# Magika CLI
This binary crate implements a command-line interface (CLI) to the library crate
[magika](https://crates.io/crates/magika) which provides file type detection with deep-learning.
## Disclaimer
This project is not an official Google project. It is not supported by Google and Google
specifically disclaims all warranties as to its quality, merchantability, or fitness for a
particular purpose.
The `magika` library and this `magika-cli` binary are still unstable (as indicated by the major
version of zero) and new versions might introduce breaking changes (all changes will follow [cargo
semver compatibility](https://doc.rust-lang.org/cargo/reference/semver.html)).
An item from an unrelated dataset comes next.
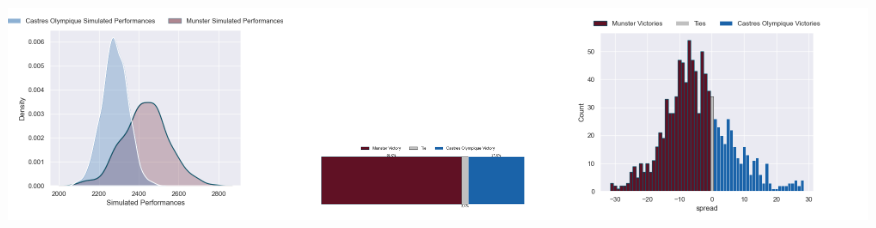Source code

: <img src="plots\2026-01-17-Munster_V_CastresOlympique_performances.png" width="32%" />
<img src="plots\2026-01-17-Munster_V_CastresOlympique_resultbar.png" width="32%" />
<img src="plots\2026-01-17-Munster_V_CastresOlympique_spreads.png" width="32%" />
In particular,
version 0.1.0-rc.0 ships a new model in comparison to the Python binary and we would love feedback
on [GitHub](https://github.com/google/magika/issues).
## Installation
A recent version of the `magika` Rust client is included in the `magika` python package, which you can install with `pip install magika`.
To install the latest version from crates.io:
```shell
cargo install --locked magika-cli
```
It is also possible to install from the git repository, in which case the version (accessible with
`magika --version`) will be suffixed by `-dev` (e.g. `0.1.0-dev`) to indicate that the binary is the
development version of the version prefix (e.g. `0.1.0` for the previous example).
To install the latest version from the git repository:
```shell
cargo install --locked --git=https://github.com/google/magika.git magika-cli
```
To install from a local clone of the git repository (possibly with custom changes):
```shell
git clone https://github.com/google/magika.git
cd magika
cargo install --locked --path=rust/cli
```
## Examples
```shell
$ cd tests_data/basic && magika -r *
asm/code.asm: Assembly (code)
batch/simple.bat: DOS batch file (code)
c/code.c: C source (code)
css/code.css: CSS source (code)
csv/magika_test.csv: CSV document (code)
dockerfile/Dockerfile: Dockerfile (code)
docx/doc.docx: Microsoft Word 2007+ document (document)
epub/doc.epub: EPUB document (document)
epub/magika_test.epub: EPUB document (document)
flac/test.flac: FLAC audio bitstream data (audio)
handlebars/example.handlebars: Handlebars source (code)
html/doc.html: HTML document (code)
ini/doc.ini: INI configuration file (text)
javascript/code.js: JavaScript source (code)
jinja/example.j2: Jinja template (code)
jpeg/magika_test.jpg: JPEG image data (image)
json/doc.json: JSON document (code)
latex/sample.tex: LaTeX document (text)
makefile/simple.Makefile: Makefile source (code)
markdown/README.md: Markdown document (text)
[...]
```
```shell
$ magika ./tests_data/basic/python/code.py --json
[
{
"path": "./tests_data/basic/python/code.py",
"result": {
"status": "ok",
"value": {
"dl": {
"description": "Python source",
"extensions": [
"py",
"pyi"
],
"group": "code",
"is_text": true,
"label": "python",
"mime_type": "text/x-python"
},
"output": {
"description": "Python source",
"extensions": [
"py",
"pyi"
],
"group": "code",
"is_text": true,
"label": "python",
"mime_type": "text/x-python"
},
"score": 0.753000020980835
}
}
}
]
```
```shell
```
```help
$ magika --help
Determines the content type of files with deep-learning
Usage: magika [OPTIONS] [PATH]...
Arguments:
[PATH]...
List of paths to the files to analyze.
Use a dash (-) to read from standard input (can only be used once).
Options:
-r, --recursive
Identifies files within directories instead of identifying the directory itself
--no-dereference
Identifies symbolic links as is instead of identifying their content by following them
--colors
Prints with colors regardless of terminal support
--no-colors
Prints without colors regardless of terminal support
-s, --output-score
Prints the prediction score in addition to the content type
-i, --mime-type
Prints the MIME type instead of the content type description
-l, --label
Prints a simple label instead of the content type description
--json
Prints in JSON format
--jsonl
Prints in JSONL format
--format <CUSTOM>
Prints using a custom format (use --help for details).
The following placeholders are supported:
%p The file path
%l The unique label identifying the content type
%d The description of the content type
%g The group of the content type
%m The MIME type of the content type
%e Possible file extensions for the content type
%s The score of the content type for the file
%S The score of the content type for the file in percent
%b The model output if overruled (empty otherwise)
%% A literal %
-h, --help
Print help (see a summary with '-h')
-V, --version
Print version
```
See the [docs on Magika's core concepts](../../docs/concepts.md) for more
details about the output format and other important aspects.